Nas minhas pesquisas sobre a cidade, descobri que havia uma casa que funcionou como o Museu da Guerrilha do Araguaia até 2007. O lugar guardava objetos que pertenceram aos guerrilheiros e documentos da época. Até aí tudo bem, mas agora vem o mistério: o motivo pelo qual o museu fechou seria que Eduardo Porto, o homem que cuidava do museu, alegou que estava sofrendo perseguição e conseguiu entrar num programa de proteção a testemunhas (Provita), não sendo mais visto. Em 2015, membros da Comissão da Verdade do Pará foram até o museu para recolher documentações e divulgaram que Eduardo Porto foi um agente de inteligência da Marinha na época do regime militar e que ainda monitorava a movimentação na região. A única informação que eu obtive é que o tal museu ficava na Avenida Duque de Caxias s/n. Usando o Google Maps, tentei achar a rua e chegar no museu.
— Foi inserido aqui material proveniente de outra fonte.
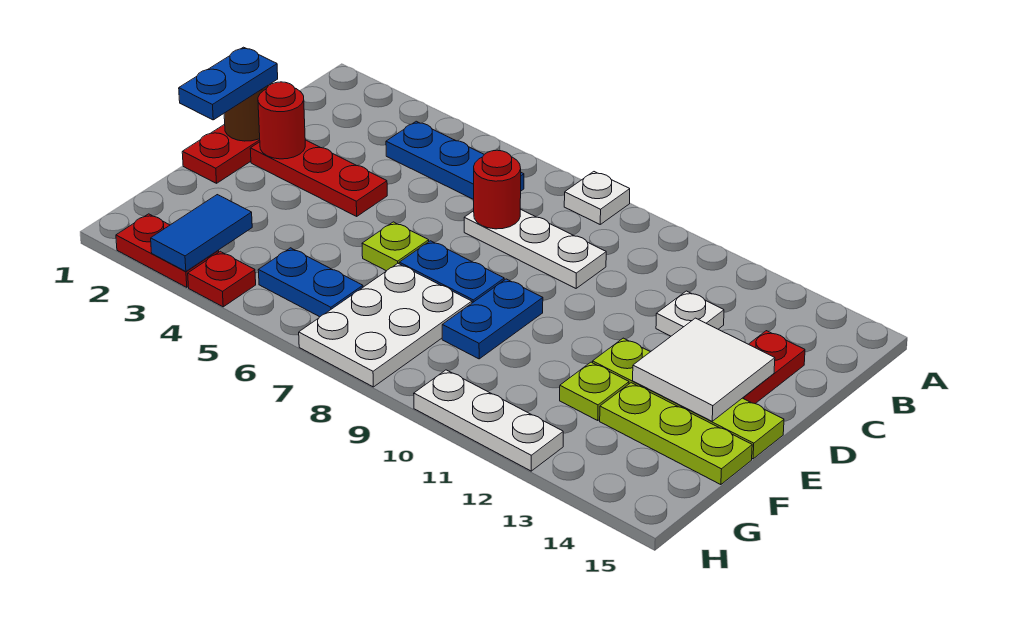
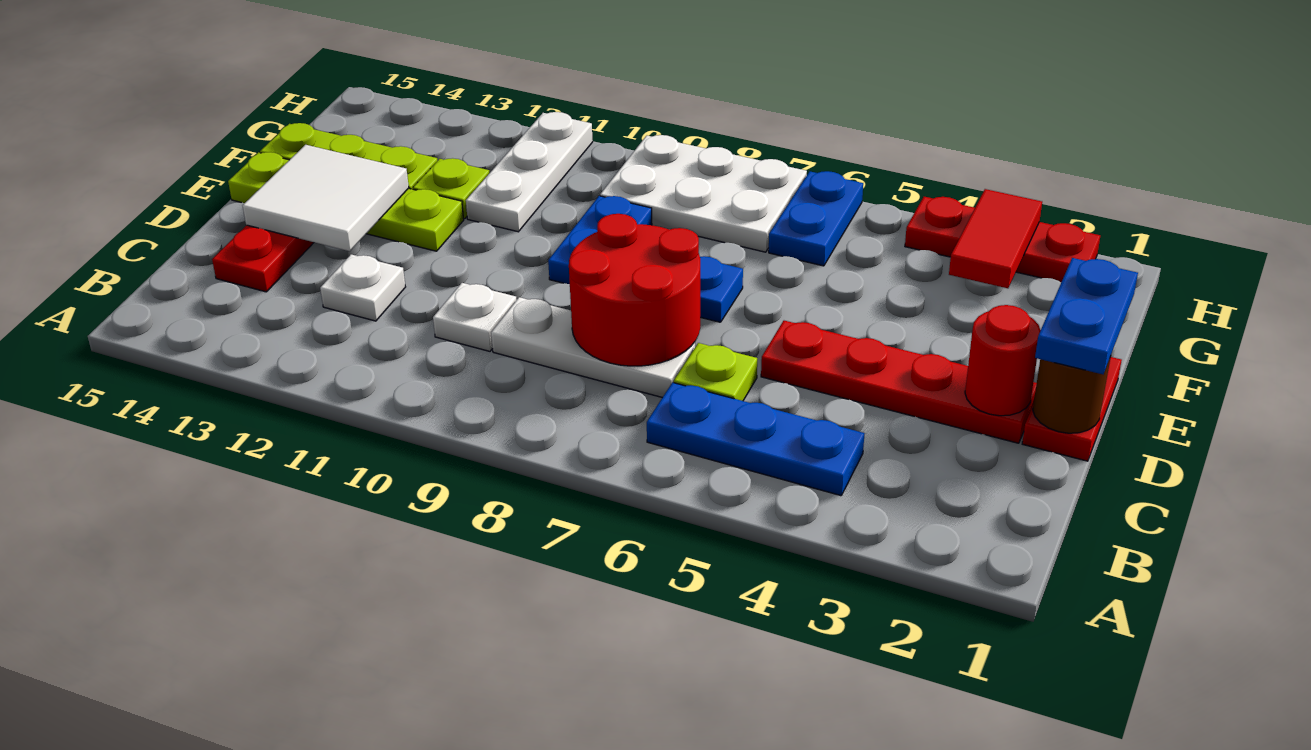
white 1x1 plate [564,172,630,224] -> white 1x1 plate moved to [433,283,516,351]
red 1x1 round brick [474,150,521,229] -> red 2x2 round brick [569,214,700,366]
red 1x3 plate [250,140,387,216] -> red 1x4 plate [761,321,1037,443]
lime 1x1 plate [362,222,429,271] -> lime 1x1 plate moved to [674,343,757,401]
white 2x3 plate [299,264,472,387] -> white 2x3 plate turned to [600,135,807,252]
blue 1x2 tile [151,195,252,271] -> red 1x2 tile [949,189,1042,288]
blue 1x2 plate [258,248,363,317] -> blue 1x2 plate turned to [769,171,863,266]
white 1x3 plate [414,370,563,471] -> white 1x3 plate turned to [466,112,593,232]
A suposta Avenida Duque de Caxias segundo o Google Maps


Depois de percorrer a Avenida Duque de Caxias a pé naquele dia quente, encontrei uma placa que indicava que o seu nome era na verdade... Rua Tiradentes! Será que o Google Maps estava errado? Fui perguntando para os moradores onde estaria a Av. Duque de Caxias e eles falaram que acreditavam que era no centro da cidade. Fui até o centro e também não encontrei e ninguém sabia onde ficava. Desisti de procurar e passei pelo cemitério da cidade para ver se havia alguma referência de alguém que lutou no conflito e foi enterrado lá. Não tinha nada. Fui embora de São Geraldo frustrado e pensando porque a história teria sido apagada. Mais tarde, descobri mais uma notícia misteriosa: o Museu da Guerrilha do Araguaia foi destruído em um incêndio ocorrido em abril de 2017. E o mais estranho, o tal Eduardo Porto, que cuidava do museu no passado, foi preso acusado de tráfico de drogas! Não sei até onde essas informações são verídicas, mas parece que a história do passado ainda reflete naquela região.

Cemitério São João Batista em São Geraldo do Araguaia


A única coisa suspeita que encontrei foi o serviço de "serve serve" deste restaurante 😐😆


ALMOÇO EM XAMBIOÁ

Retornei para Xambioá e fui procurar um local para almoçar BBB (bom, bonito e barato!). Achei um restaurante na rua da igreja que tinha um quadro reverenciando Che Guevara, provavelmente de um simpatizante da guerrilha comunista. O restaurante, porém, estava fechado! Fui procurar outro restaurante que servisse PF (prato feito) e achei o Restaurante da Rudevan que fica perto da orla do rio. Era um restaurante bem simples que me serviu um PF de carne de sol bastante farto por apenas R$ 15! Comi bastante e estava pronto para me despedir daquela região. Uma curiosidade: ao contrário do "restaurante do Che" que estava fechado, este tinha adesivos com a mensagem "É melhor Jair se acostumando". Será que ainda existe polarização política em Xambioá?

Restaurante "comunista" na rua da igreja


Encontrei este restaurante simples mas que serve um prato cheio


Eu gosto assim, pagar pouco e comer muito!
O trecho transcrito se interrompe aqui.